# MNIST handwritten digits classification with an ensemble of classifiers 

In this notebook, we'll use a [classifier emsemble](https://scikit-learn.org/stable/modules/ensemble.html#voting-classifier) to classify MNIST digits using scikit-learn (version 0.20 or later required).

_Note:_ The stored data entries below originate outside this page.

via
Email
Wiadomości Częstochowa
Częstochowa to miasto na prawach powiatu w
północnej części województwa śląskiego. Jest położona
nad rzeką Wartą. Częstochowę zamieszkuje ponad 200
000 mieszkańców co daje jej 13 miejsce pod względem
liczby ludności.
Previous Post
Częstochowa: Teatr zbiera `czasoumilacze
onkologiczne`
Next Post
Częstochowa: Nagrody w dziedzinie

First, the needed imports. 

In [None]:
%matplotlib inline

from pml_utils import get_mnist, show_failures

import numpy as np
from sklearn.model_selection import train_test_split
from sklearn import __version__
from sklearn.linear_model import SGDClassifier
from sklearn.tree import DecisionTreeClassifier
from sklearn.naive_bayes import BernoulliNB
from sklearn.ensemble import VotingClassifier
from sklearn.metrics import accuracy_score, confusion_matrix, classification_report

import matplotlib.pyplot as plt
import seaborn as sns
sns.set()

from packaging.version import Version
assert(Version(__version__) >= Version("0.20")), "Version >= 0.20 of sklearn is required."

Then we load the MNIST data. First time we need to download the data, which can take a while.

In [None]:
X_train, y_train, X_test, y_test = get_mnist('MNIST')

print('MNIST data loaded: train:',len(X_train),'test:',len(X_test))
print('X_train:', X_train.shape)
print('y_train:', y_train.shape)
print('X_test', X_test.shape)
print('y_test', y_test.shape)

The training data (`X_train`) is a matrix of size (60000, 784), i.e. it consists of 60000 digits expressed as 784 sized vectors (28x28 images flattened to 1D). `y_train` is a 60000-dimensional vector containing the correct classes ("0", "1", ..., "9") for each training digit.

## Individual classifiers

Let's first define and train a set of different classifiers.

### SGDClassifier

In [None]:
%%time

clf_sgd = SGDClassifier()
print(clf_sgd.fit(X_train, y_train))
pred_sgd = clf_sgd.predict(X_test)
print('Predicted', len(pred_sgd), 'digits with accuracy:', accuracy_score(y_test, pred_sgd))

### Decision tree

In [None]:
%%time

clf_dt = DecisionTreeClassifier()
print(clf_dt.fit(X_train, y_train))
pred_dt = clf_dt.predict(X_test)
print('Predicted', len(pred_dt), 'digits with accuracy:', accuracy_score(y_test, pred_dt))

### Bernoulli naive Bayes

In [None]:
%%time

clf_bnb = BernoulliNB(binarize=128.)
print(clf_bnb.fit(X_train, y_train))
pred_bnb = clf_bnb.predict(X_test)
print('Predicted', len(pred_bnb), 'digits with accuracy:', accuracy_score(y_test, pred_bnb))

## Ensemble classifier

The goal of ensemble methods is to combine the predictions of several base classifiers to improve generalizability and robustness.

### Learning

We use [`VotingClassifier`](https://scikit-learn.org/stable/modules/ensemble.html#voting-classifier) to combine the results of the individual classifiers.
The default mode is to use majority (`"hard"`) voting, where each classifier gets a vote and the final prediction is the class that gets the majority of the votes.
Another option is to use the average of the predicted probabilities (`"soft"` voting), which however requires that all used individual classifiers are able to predict class probabilities. 

In [None]:
%%time

clf_vote = VotingClassifier(estimators=[('sgd', clf_sgd),
                                        ('dt', clf_dt),
                                        ('bnb', clf_bnb)],
                            voting='hard')
clf_vote.fit(X_train, y_train)

### Inference

The classification accuracy of the ensemble classifier:

In [None]:
pred_vote = clf_vote.predict(X_test)
print('Predicted', len(pred_vote), 'digits with accuracy:', accuracy_score(y_test, pred_vote))

#### Confusion matrix

We can compute the confusion matrix to see which digits get mixed the most:

In [None]:
labels=[str(i) for i in range(10)]
print('Confusion matrix (rows: true classes; columns: predicted classes):'); print()
cm=confusion_matrix(y_test, pred_vote, labels=labels)
print(cm); print()

#### Accuracy, precision and recall

Classification accuracy for each class:

In [None]:
for i,j in enumerate(cm.diagonal()/cm.sum(axis=1)): print("%d: %.4f" % (i,j))

Precision and recall for each class:

In [None]:
print(classification_report(y_test, pred_vote, labels=labels))

#### Failure analysis

We can also do some failure analysis.  Let's check the 10 first wrongly predicted digits.

In [None]:
show_failures(pred_vote, y_test, X_test)

## Model tuning

Try adding various classifiers covered on this course to the ensemble and experiment with different setups.  

Report the highest classification accuracy you manage to obtain.  Also mark down the parameters you used, so others can try to reproduce your results.